* _Goal of the exercise_
The line with "men till vår fant", the line with "äventyr - året run", and all lines between them in the material below: return these exactly, and no others.

* _Material provided_
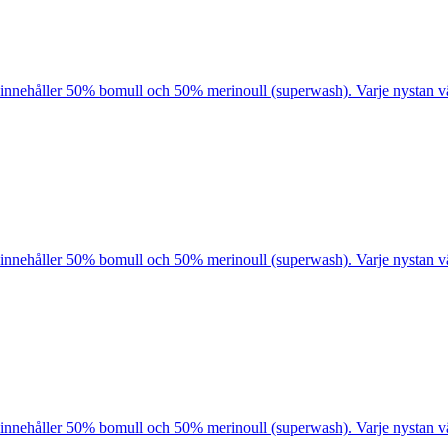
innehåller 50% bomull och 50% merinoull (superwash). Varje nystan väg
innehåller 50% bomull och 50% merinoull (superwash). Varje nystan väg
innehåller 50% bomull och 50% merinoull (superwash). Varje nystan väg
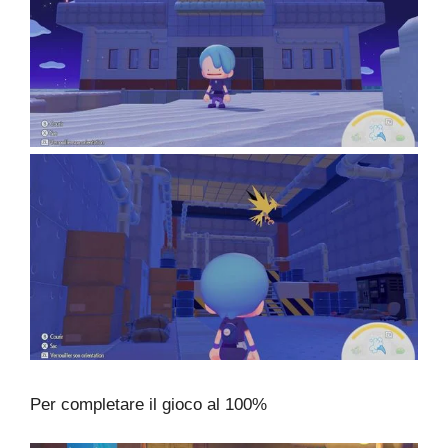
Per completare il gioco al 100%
---
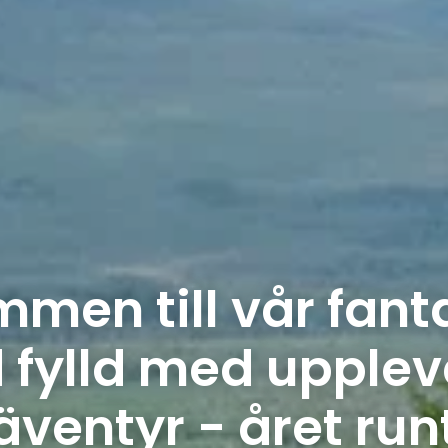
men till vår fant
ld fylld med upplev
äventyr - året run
==
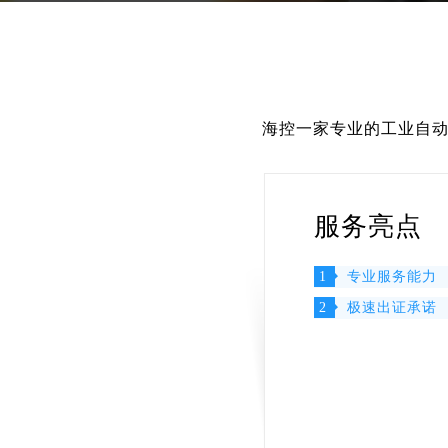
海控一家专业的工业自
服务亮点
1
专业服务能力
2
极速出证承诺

* _Completed task_
men till vår fant
ld fylld med upplev
äventyr - året run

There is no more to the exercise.